Well, the reality is we can’t. However, as consumers, it’s our responsibility to do the research and try our best to become ethical and mindful when it comes to trusting brands, and not follow other’s opinions blindly.


There are so many wonderful content curators out there, whether they be bloggers, social media influencers or YouTubers, that have created a community that values transparency. It’s important to encourage them, and join them.


I personally admire transparent brands so much, and always strive to be as authentic and as transparent as possible in all areas of my life. Much like The Dove Real Beauty Campaign or the Aerie Real Campaign, or Everlane’s #TransparencyTuesday on Instagram, I’m trying to learn from these influential brands, by being more comfortable with all of the areas of my life (even the ones I might not be so crazy about).

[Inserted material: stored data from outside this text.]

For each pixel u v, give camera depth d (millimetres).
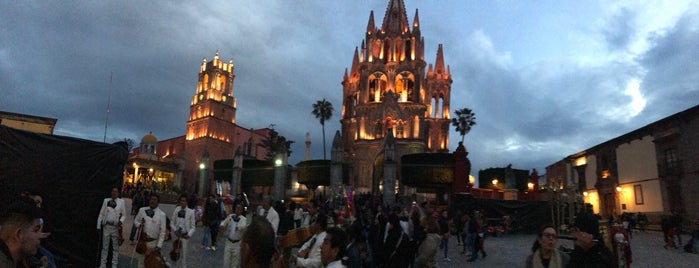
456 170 31453
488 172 44719
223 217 17594
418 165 34531
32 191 7707
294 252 12656
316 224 6340
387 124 62125
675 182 31703
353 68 79688
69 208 8789
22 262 3018
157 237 8953
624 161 38750
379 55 69500
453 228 21922
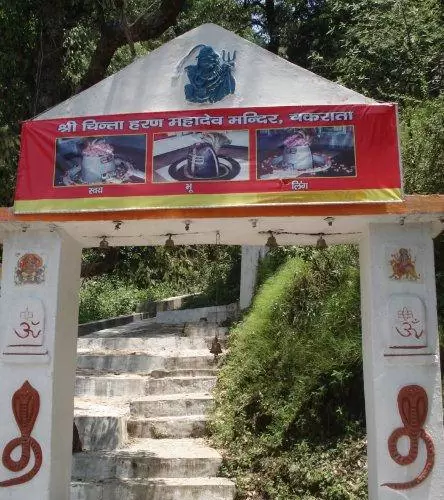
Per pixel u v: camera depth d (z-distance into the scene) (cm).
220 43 510
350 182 478
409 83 970
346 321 717
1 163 683
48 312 501
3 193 709
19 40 777
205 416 787
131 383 877
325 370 679
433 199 475
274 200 478
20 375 495
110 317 1472
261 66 505
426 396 475
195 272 1571
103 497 619
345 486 594
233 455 682
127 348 1059
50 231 513
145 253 1574
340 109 490
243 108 495
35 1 781
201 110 496
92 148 499
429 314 486
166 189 486
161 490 618
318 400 666
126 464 664
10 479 481
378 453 469
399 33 971
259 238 561
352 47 1109
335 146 484
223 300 1348
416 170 753
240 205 478
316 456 636
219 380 852
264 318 843
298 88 500
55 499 507
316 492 609
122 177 492
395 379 477
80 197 491
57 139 504
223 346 988
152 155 493
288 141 487
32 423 488
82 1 790
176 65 511
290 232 538
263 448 670
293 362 728
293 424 668
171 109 503
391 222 498
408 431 469
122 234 541
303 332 759
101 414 764
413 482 463
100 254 869
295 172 481
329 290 784
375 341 482
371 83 1002
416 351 476
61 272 518
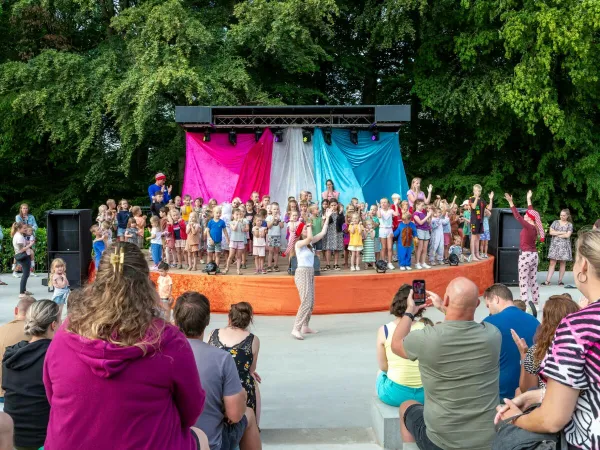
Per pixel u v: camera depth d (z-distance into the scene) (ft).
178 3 61.52
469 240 53.11
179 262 43.83
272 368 27.30
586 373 6.84
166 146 83.10
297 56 69.51
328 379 25.61
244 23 68.28
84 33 80.38
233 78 63.41
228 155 57.77
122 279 6.59
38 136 72.33
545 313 12.67
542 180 76.02
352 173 56.39
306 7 64.28
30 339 12.75
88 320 6.40
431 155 84.79
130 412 6.23
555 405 6.93
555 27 59.21
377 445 16.74
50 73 65.92
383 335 16.62
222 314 39.22
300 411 21.56
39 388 12.05
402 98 90.43
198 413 6.98
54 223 46.32
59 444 6.28
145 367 6.29
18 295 44.34
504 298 17.13
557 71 70.64
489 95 68.28
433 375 11.06
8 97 69.46
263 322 36.96
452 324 11.00
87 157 79.92
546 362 7.07
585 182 75.36
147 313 6.59
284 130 57.26
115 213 51.29
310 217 41.14
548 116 63.98
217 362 11.20
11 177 86.22
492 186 76.28
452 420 10.85
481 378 10.84
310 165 57.21
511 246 49.01
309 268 32.81
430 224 43.60
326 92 92.58
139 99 60.18
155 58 61.36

Over time I’ve been able to discern what content is being sponsored (you’ll often notice multiple YouTubers promoting the same product or brand around the same time) and which isn’t. My social media feeds are inundated with content, and its a breath of fresh air for me, when I see a brand that is unique, transparent and authentic in its content. 


Consumers are becoming more and more savvy, and are learning to sense when content is sponsored. Over time, inauthentic influencers will fade from relevance, leaving room for trustworthy and transparent content. 



Going that extra mile, both in person and digitally (especially digitally, in this day and age) will be a major distinguishing factor for brands of the future. These brands will tell their brand story with a unique approach, that is both personal and open. They'll aspire towards being genuine in their interactions and brand alignments.